In Ripple’s response to the complaints, Ripple provides an answer to each of the complaints the SEC had against Ripple Labs inc and its co-founders Brad Garlinghouse and Chris Larsen. The group is primarily arguing that XRP is not a security.

XRP performs a number of functions that are distinct from the functions of “securities” as the law has understood that term for decades. For example, XRP functions as a medium of exchange — a virtual currency used today in international and domestic transactions — moving value between jurisdictions and facilitating transactions. It is not a security and the SEC has no authority to regulate it as one,

said Ripple in its opening statement.

They go on to provide even more reasons–93 pages worth of reasons–why XRP is not a security and why its sale did not constitute an unregistered securities offering.

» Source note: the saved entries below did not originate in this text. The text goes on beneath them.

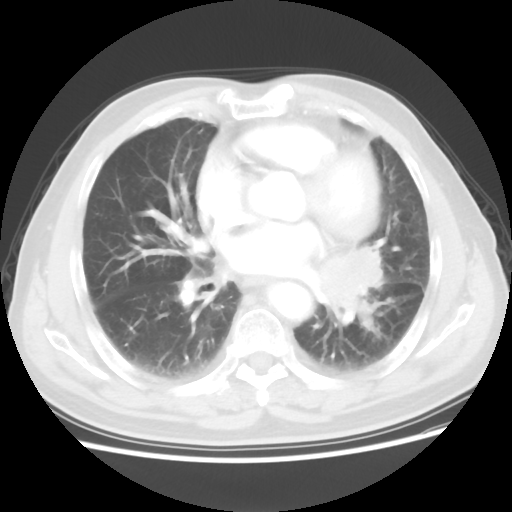
Chest CT, one axial slice. Slice 28 of 56 in the series (ordered by position). Reconstruction kernel STANDARD. 120 kVp. Lung window (W 1500 / L -600 HU). 5 mm slice thickness. 512 × 512 image matrix, field of view 360 × 360 mm. Male patient, age 75 years. Case-level facts recorded for this patient, not image findings: clinical TNM (as recorded): T3 N0 M0.
Outlined on this slice (bounding box drawn by a radiologist):
- lung tumour (recorded histology: squamous cell carcinoma): bounding box [x1, y1, x2, y2] px = [308, 239, 390, 318]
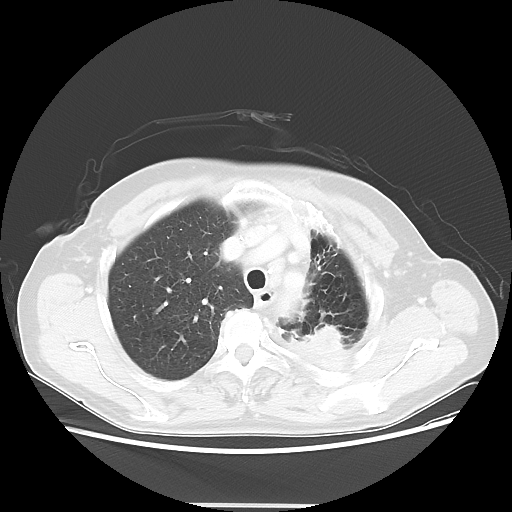
Chest CT, one axial slice; slice 42 of 56 in the series (ordered by position); reconstruction kernel LUNG; 100 kVp; lung window (W 1500 / L -600 HU); 512 × 512 image matrix. Female patient, age 63 years. From the clinical record (not read from this slice): clinical TNM (as recorded): T2a N0 M0.
Outlined on this slice (rectangle marked by the reading radiologist):
- lung tumour (recorded histology: adenocarcinoma): bounding box (x1, y1, x2, y2) in pixels: (303, 316, 341, 359)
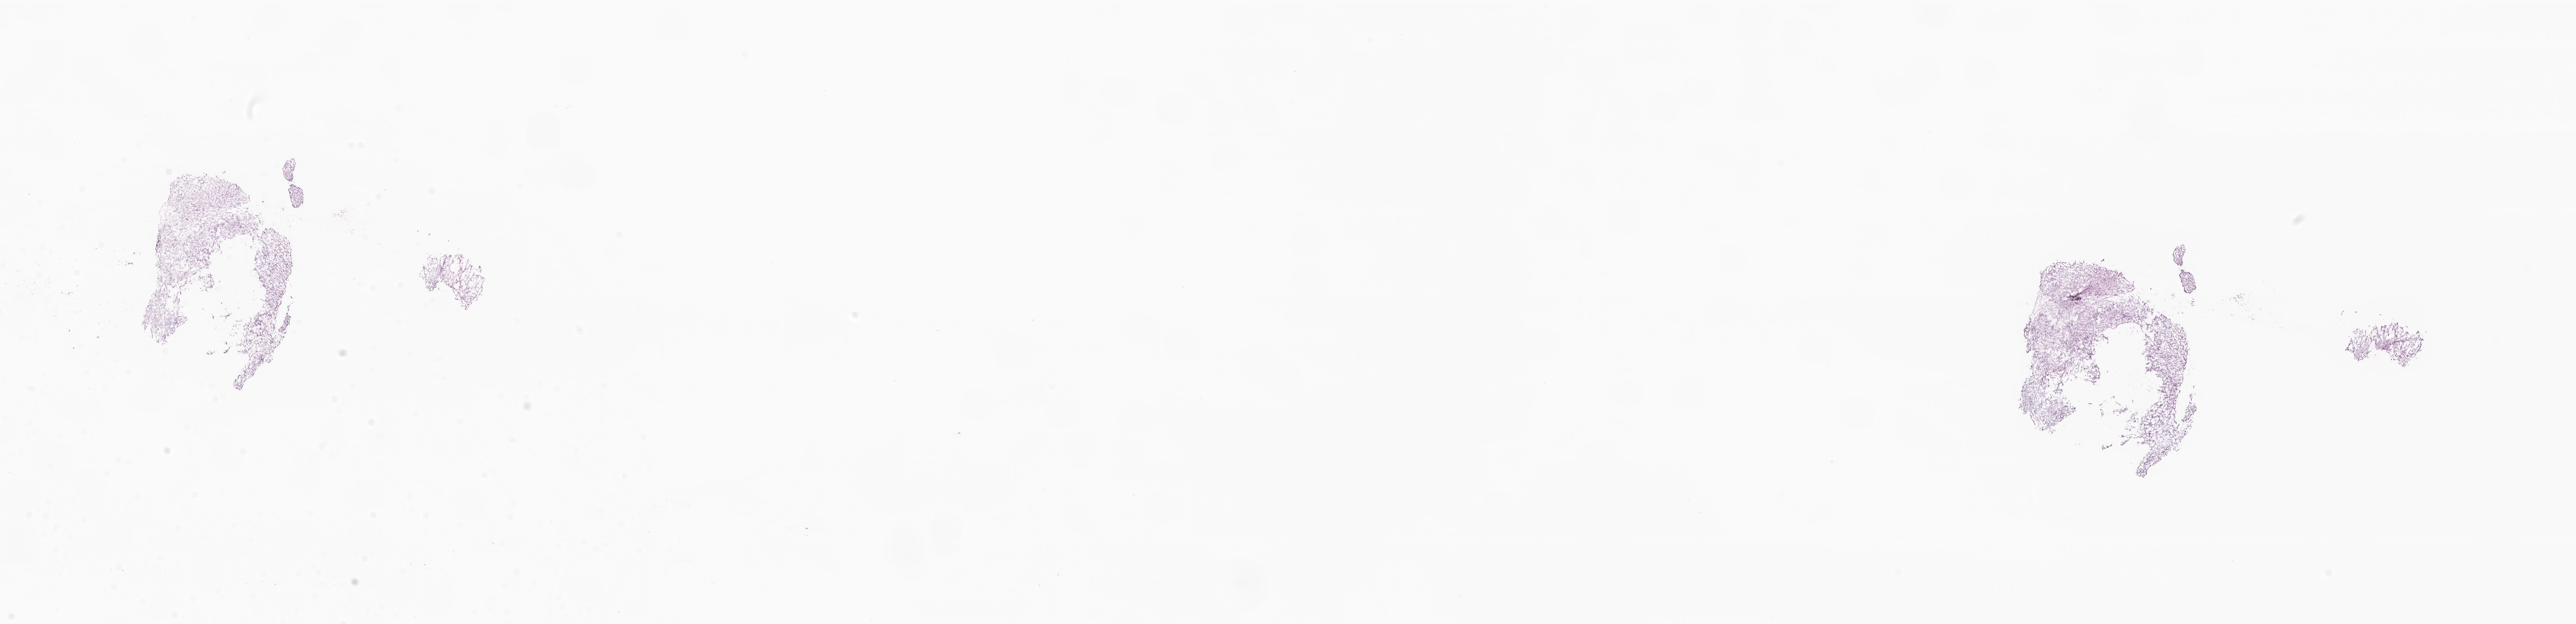
Haematoxylin and eosin whole-slide image of tumor tissue from the brain, a low-resolution overview of the entire scanned area, about 33.3 x 8.1 mm; frozen section (OCT-embedded). Patient female; age 48 months (4 years).
Recorded diagnosis: Glioma, malignant.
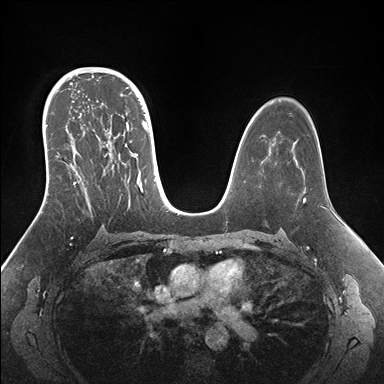
Breast MRI (dynamic contrast-enhanced), one axial slice. Slice 103 of 176 in the series (ordered by position). Dynamic contrast-enhanced series, time point 2 of 7 at this slice position (early post-contrast). 1.5 T. TE 1.5 ms, TR 4.1 ms. 1.1 mm slice thickness. 384 × 384 image matrix. Female patient.
Outlined on this slice (semi-automatic segmentation, software-assisted and operator-edited):
- enhancing-tissue mask used for the functional tumour volume (all voxels passing the contrast-enhancement thresholds inside the analysis volume; usually the tumour): bounding box [x1, y1, x2, y2] px = [42, 95, 153, 203]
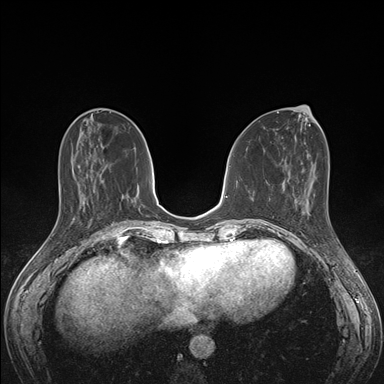
Breast MRI (dynamic contrast-enhanced), one axial slice; position 59 of 176 along the scan axis; dynamic contrast-enhanced series, time point 2 of 7 at this slice position (early post-contrast); 1.5 T; TE 1.5 ms, TR 4.1 ms; 1.1 mm slice thickness; 384 × 384 image matrix, field of view 320 × 320 mm. Female patient.
Annotated regions visible in this slice (semi-automatically segmented with operator editing):
- enhancing-tissue mask used for the functional tumour volume (all voxels passing the contrast-enhancement thresholds inside the analysis volume; usually the tumour): bounding box [x1, y1, x2, y2] px = [296, 199, 335, 236]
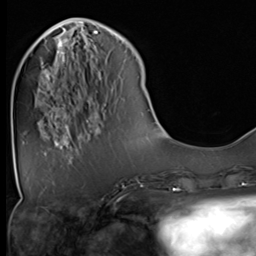
Breast MRI (dynamic contrast-enhanced), one axial slice; position 15 of 64 along the scan axis; cropped to one breast; dynamic contrast-enhanced series, time point 2 of 9 at this slice position (early post-contrast); 3 T; TE 1.5 ms, TR 4.7 ms; 2.5 mm slice thickness; 256 × 256 image matrix, field of view 222 × 222 mm. Female patient.
Annotated regions visible in this slice (semi-automatically segmented with operator editing):
- enhancing-tissue mask used for the functional tumour volume (all voxels passing the contrast-enhancement thresholds inside the analysis volume; usually the tumour): bounding box (x1, y1, x2, y2) in pixels: (56, 40, 80, 128)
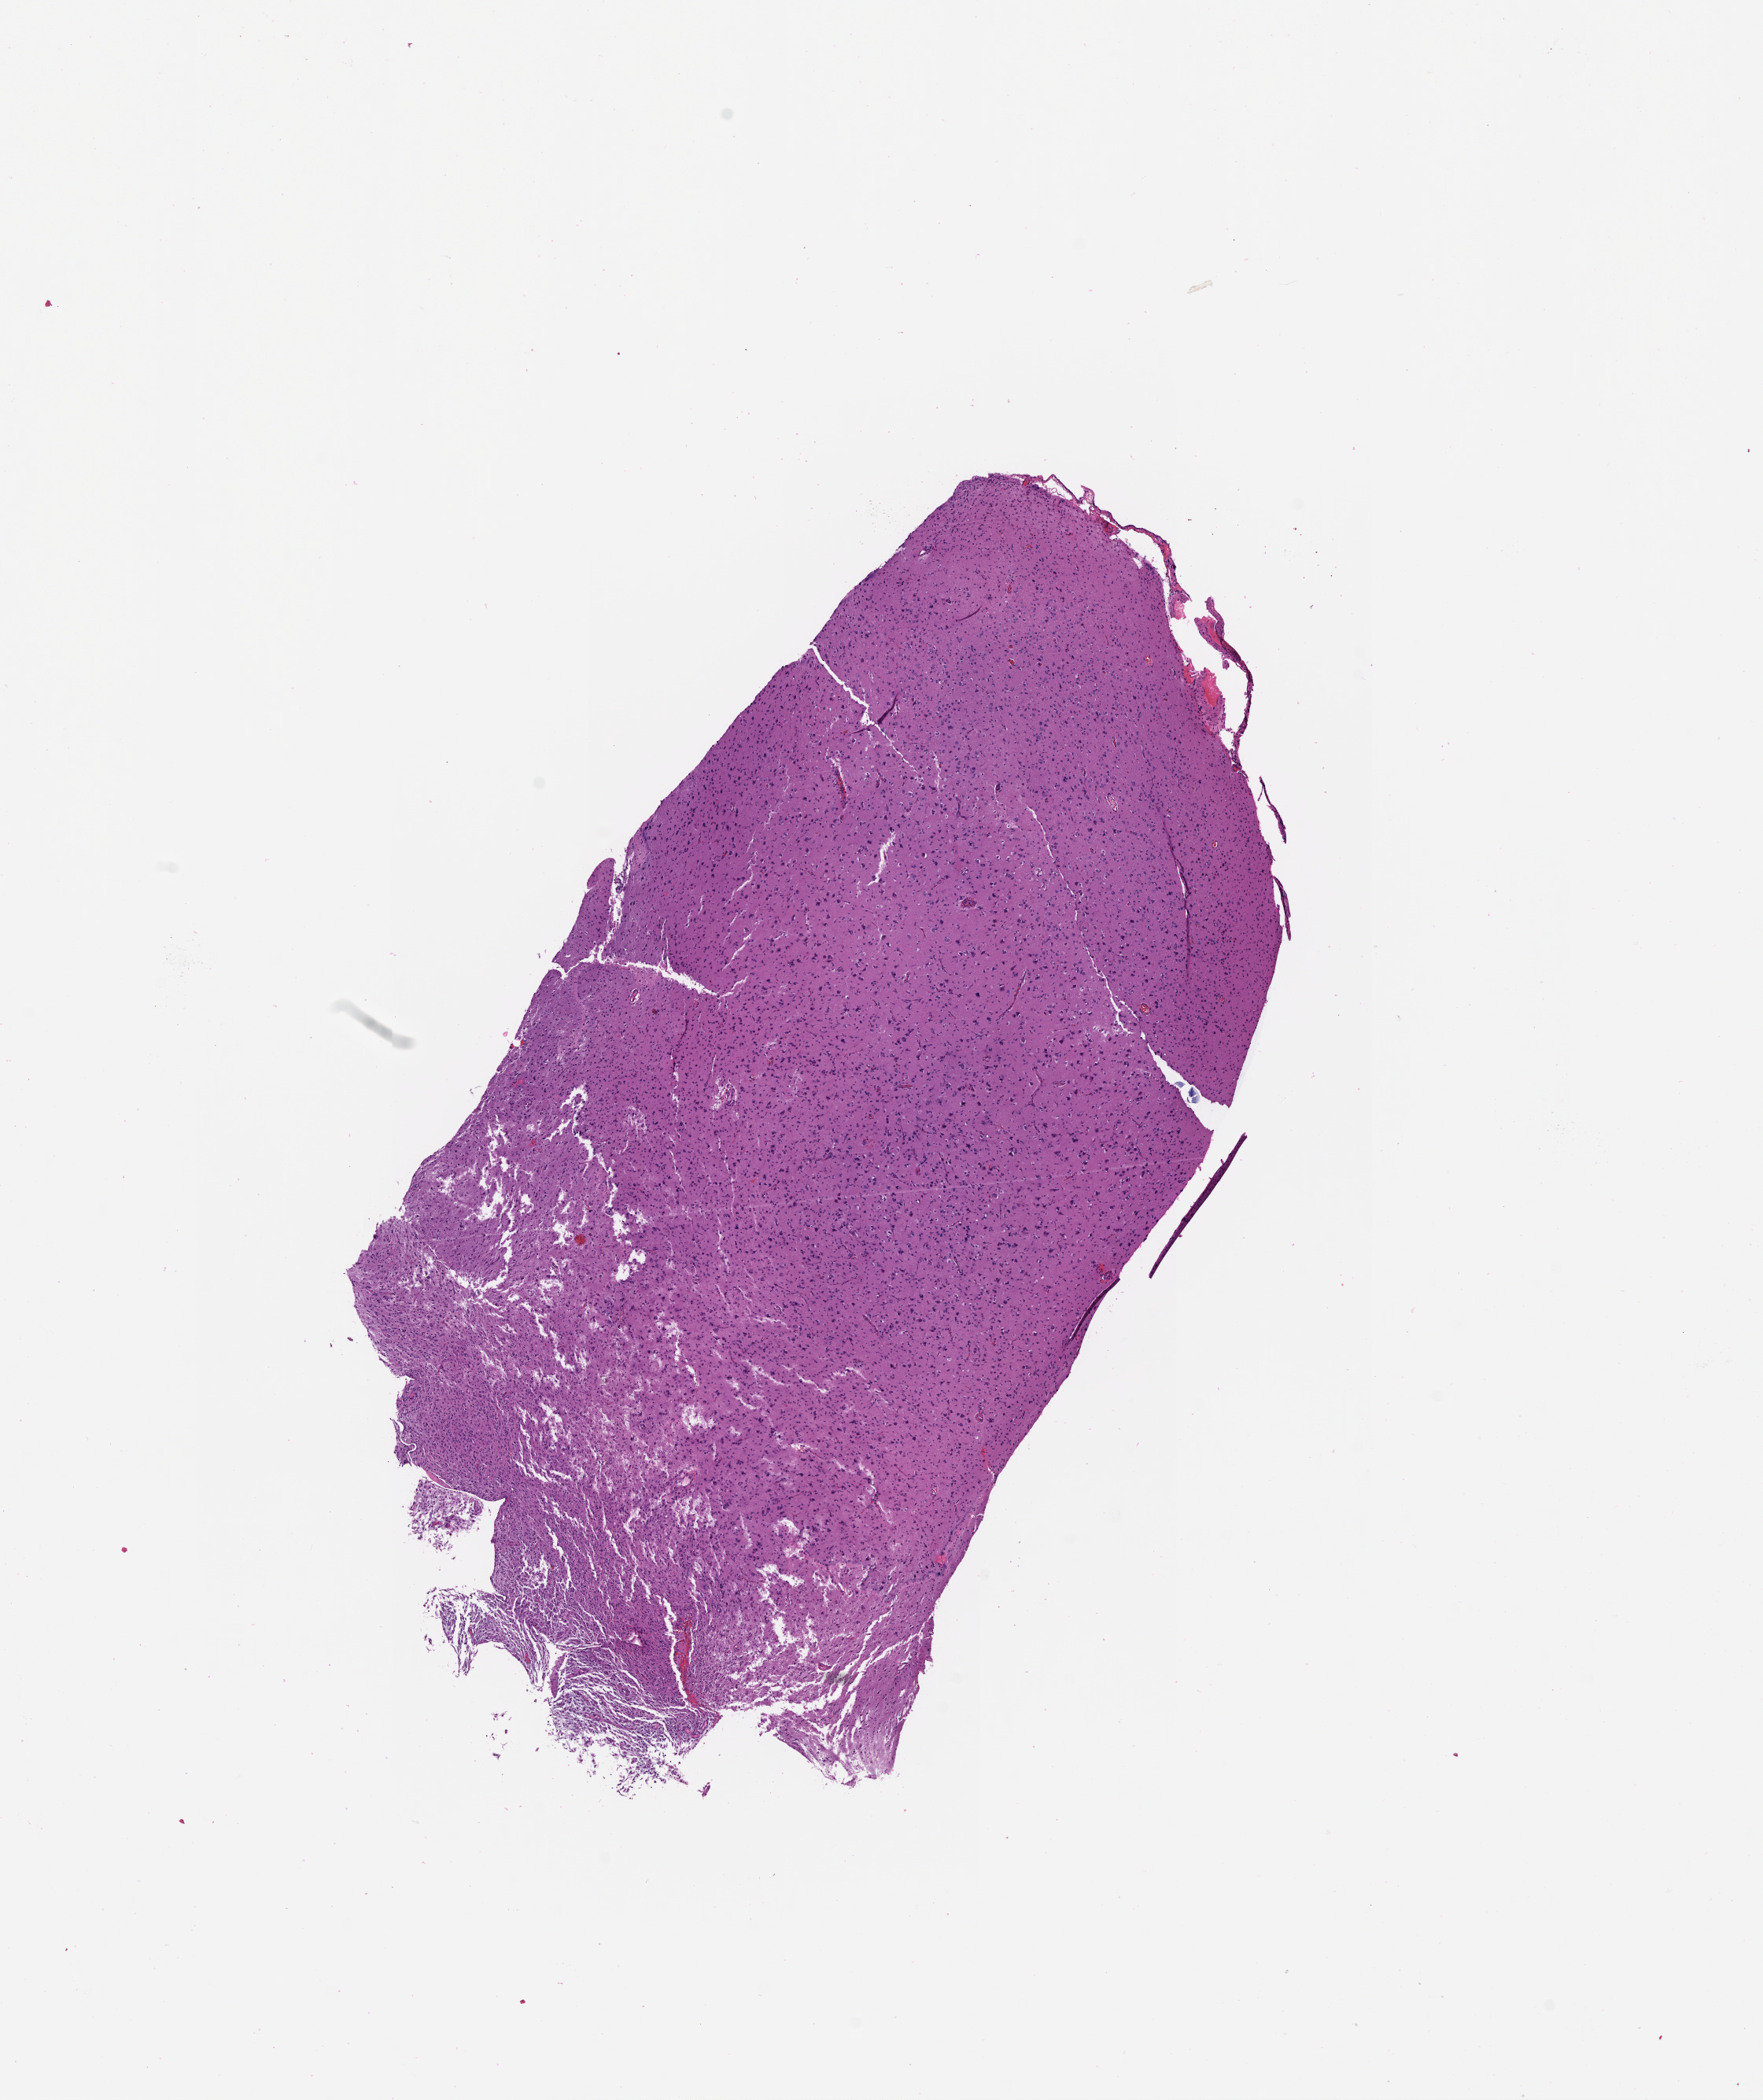
H&E whole-slide image, low-resolution overview of the scanned area, about 9.0 x 10.7 mm (acquisition: 20x scan). Tumour tissue sample, sampled site: brain. Patient: male, age 51 years. Composition of this section per pathologist review: tumour nuclei 60%, necrosis 5%.
• primary tumour site (as recorded): temporal lobe
• histologic diagnosis: Glioblastoma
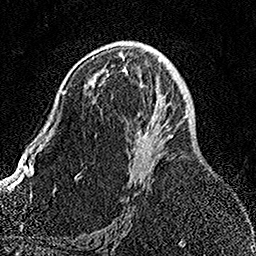
Breast MRI, one axial slice. Slice 86 of 158 in the series (ordered by position). Cropped to one breast. Dynamic contrast-enhanced series, time point 2 of 7 at this slice position (early post-contrast). 1.5 T. TE 3.5 ms, TR 7.2 ms. 256 × 256 image matrix. Female patient.
Annotated regions visible in this slice (semi-automatically segmented with operator editing):
- enhancing-tissue mask used for the functional tumour volume (all voxels passing the contrast-enhancement thresholds inside the analysis volume; usually the tumour): box from (x=93, y=56) to (x=189, y=179) px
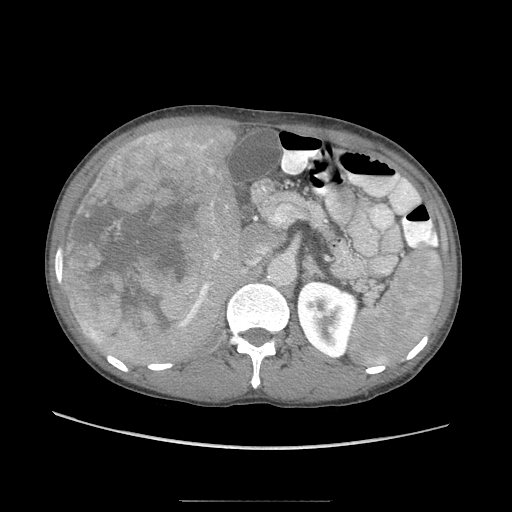
Contrast-enhanced abdominal CT (liver protocol), one axial slice; position 44 of 103 along the scan axis; reconstruction kernel STANDARD; 120 kVp; soft-tissue window (W 400 / L 40 HU); 2.5 mm slice thickness; 512 × 512 image matrix, field of view 380 × 380 mm. From the clinical record (not read from this slice): diagnosis: hepatocellular carcinoma (patient treated with transarterial chemoembolisation; whether this scan precedes or follows treatment is not stated here); TNM stage (as recorded): Stage-IIIA; Child-Pugh class: A; tumour differentiation: moderately differentiated; tumour nodularity: multinodular.
Outlined on this slice (semi-automatic segmentation, software-assisted and operator-edited):
- liver parenchyma outside the tumour (the mass and vessels are separate outlines, so this box may not span the whole liver): bounding box (x1, y1, x2, y2) in pixels: (62, 120, 252, 368)
- mass: (62, 130, 220, 347)
- portal vein: (197, 153, 222, 298)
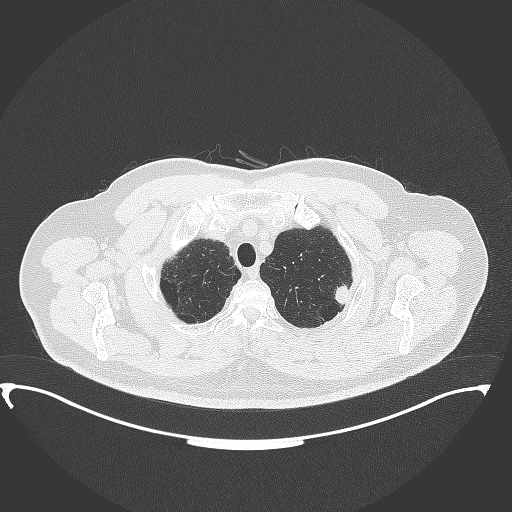
Chest CT, one axial slice. Slice 322 of 350 in the series (ordered by position). Reconstruction kernel B70f. 120 kVp. Lung window (W 1500 / L -600 HU). 1 mm slice thickness. 512 × 512 image matrix. Male patient, age 64 years. Case-level facts recorded for this patient, not image findings: clinical TNM (as recorded): T1c N1 M1.
Outlined on this slice (rectangle marked by the reading radiologist):
- lung tumour (recorded histology: adenocarcinoma): bounding box <332,280,352,308> (left, top, right, bottom; pixels)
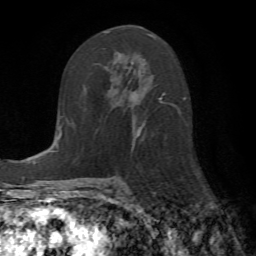
Breast MRI (dynamic contrast-enhanced), one axial slice. Position 35 of 72 along the scan axis. Cropped to one breast. Dynamic contrast-enhanced series, time point 2 of 7 at this slice position (early post-contrast). 1.5 T. TE 4.2 ms, TR 8.7 ms. 256 × 256 image matrix, field of view 180 × 180 mm. Female patient.
Structures marked on this image (semi-automatically segmented with operator editing):
- enhancing-tissue mask used for the functional tumour volume (all voxels passing the contrast-enhancement thresholds inside the analysis volume; usually the tumour): bounding box (x1, y1, x2, y2) in pixels: (106, 32, 180, 146)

Throughout the letter, the Ripple Labs team makes several comparisons to BTC and ethereum and asks for clarity regarding why both of those digital currencies, especially ethereum, are not considered securities even though ethereum’s initial offering has several similarities to Ripple’s initial offering.

Freedom of Information Act

That being said, Ripple has filed a Freedom of Information Act request to learn why Ethereum is not considered a security even though the XRP and ETH initial sales had a similar structure. A Freedom of Information Act request allows the party that files the request to access federal documents and information related to an incident. In particular, Ripple Labs is looking to learn more about the communications between the SEC and Ethereum Foundation that led the SEC to decide that ETH was not a security.

It will be interesting to see if Ripple Lab’s continuous mention of ethereum and the Ethereum Foundation will lead to the Ethereum Foundation and the ETH ICO being re-examined by the SEC. Only time will tell.